InternVL3.5: Advancing Open-Source Multimodal Models in Versatility, Reasoning, and Efficiency

Weiyun Wang, Zhangwei Gao, Lixin Gu, Hengjun Pu, Long Cui, Xingguang Wei, Zhaoyang Liu, Linglin Jing, Shenglong Ye, Jie Shao, Zhaokai Wang, Zhe Chen, Hongjie Zhang, Ganlin Yang, Haomin Wang, Qi Wei, Jinhui Yin, Wenhao Li, Erfei Cui, Guanzhou Chen, Zichen Ding, Changyao Tian

2025-08-26

InternVL3.5: Advancing Open-Source Multimodal Models in Versatility, Reasoning, and Efficiency

Summary

This paper introduces InternVL 3.5, a new and improved version of a multimodal AI model, meaning it can understand both images and text. It's designed to be more versatile, better at reasoning, and faster at processing information than previous versions.

What's the problem?

Existing multimodal AI models often struggle with complex reasoning tasks that require understanding the relationships between visual and textual information. They can also be slow and inefficient, making them difficult to use in real-time applications. Furthermore, open-source models often lag behind the performance of those developed by large companies.

What's the solution?

The researchers tackled these problems with two main innovations. First, they developed a 'Cascade Reinforcement Learning' method, which trains the model in two steps – first to get a stable understanding, then to fine-tune its reasoning abilities. Second, they created a 'Visual Resolution Router' that smartly adjusts the detail of images the model processes, speeding things up without losing accuracy. They also split the image and text processing onto different computer processors to further improve efficiency.

Why it matters?

InternVL 3.5 represents a significant step forward in open-source multimodal AI. It achieves a substantial performance boost in reasoning and speed compared to its predecessors, and even starts to close the gap with powerful commercial models like GPT-5. The model’s new capabilities, like interacting with computer interfaces and acting as an 'agent,' open up possibilities for more advanced and practical AI applications, and because it's open-source, other researchers and developers can build upon this work.

Abstract

We introduce InternVL 3.5, a new family of open-source multimodal models that significantly advances versatility, reasoning capability, and inference efficiency along the InternVL series.

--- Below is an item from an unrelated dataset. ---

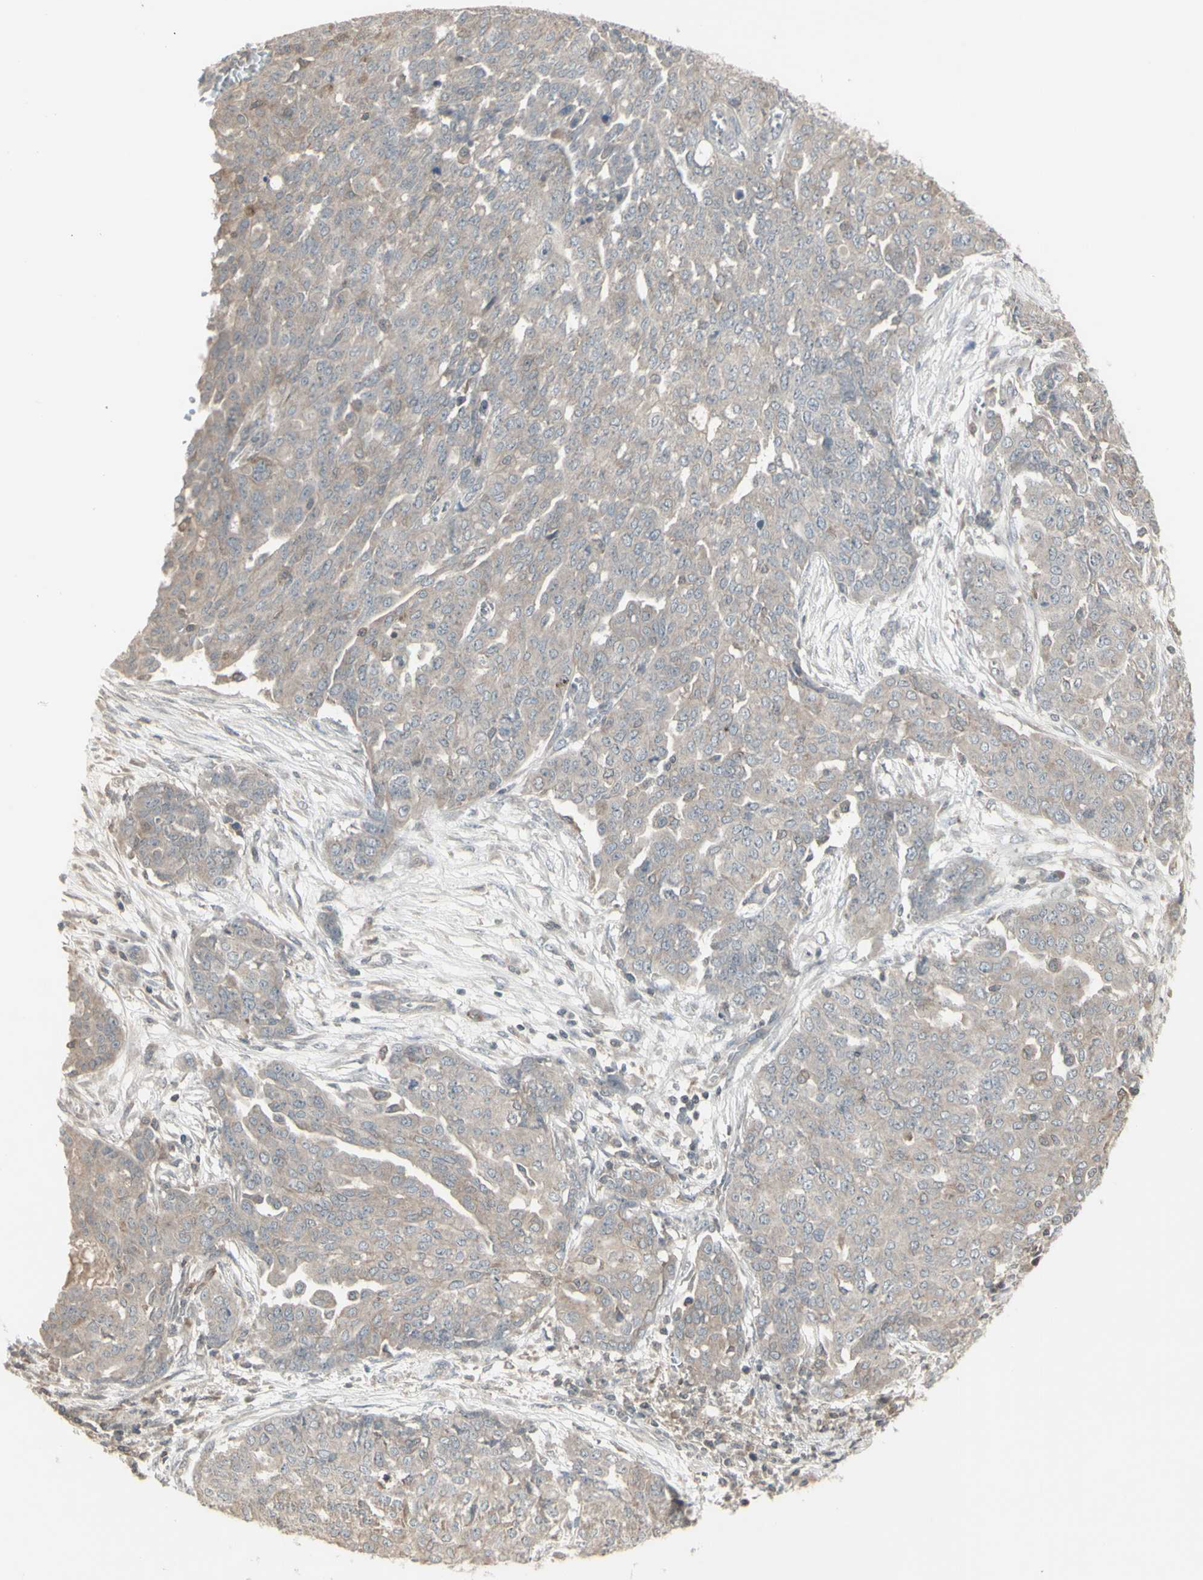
{"staining": {"intensity": "negative", "quantity": "none", "location": "none"}, "tissue": "ovarian cancer", "cell_type": "Tumor cells", "image_type": "cancer", "snomed": [{"axis": "morphology", "description": "Cystadenocarcinoma, serous, NOS"}, {"axis": "topography", "description": "Soft tissue"}, {"axis": "topography", "description": "Ovary"}], "caption": "Immunohistochemistry (IHC) histopathology image of human ovarian cancer stained for a protein (brown), which exhibits no positivity in tumor cells. (DAB immunohistochemistry (IHC), high magnification).", "gene": "CSK", "patient": {"sex": "female", "age": 57}}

A key innovation is the Cascade Reinforcement Learning (Cascade RL) framework, which enhances reasoning through a two-stage process: offline RL for stable convergence and online RL for refined alignment. This coarse-to-fine training strategy leads to substantial improvements on downstream reasoning tasks, e.g., MMMU and MathVista. To optimize efficiency, we propose a Visual Resolution Router (ViR) that dynamically adjusts the resolution of visual tokens without compromising performance. Coupled with ViR, our Decoupled Vision-Language Deployment (DvD) strategy separates the vision encoder and language model across different GPUs, effectively balancing computational load. These contributions collectively enable InternVL3.5 to achieve up to a +16.0\% gain in overall reasoning performance and a 4.05times inference speedup compared to its predecessor, i.e., InternVL3. In addition, InternVL3.5 supports novel capabilities such as GUI interaction and embodied agency. Notably, our largest model, i.e., InternVL3.5-241B-A28B, attains state-of-the-art results among open-source MLLMs across general multimodal, reasoning, text, and agentic tasks -- narrowing the performance gap with leading commercial models like GPT-5. All models and code are publicly released.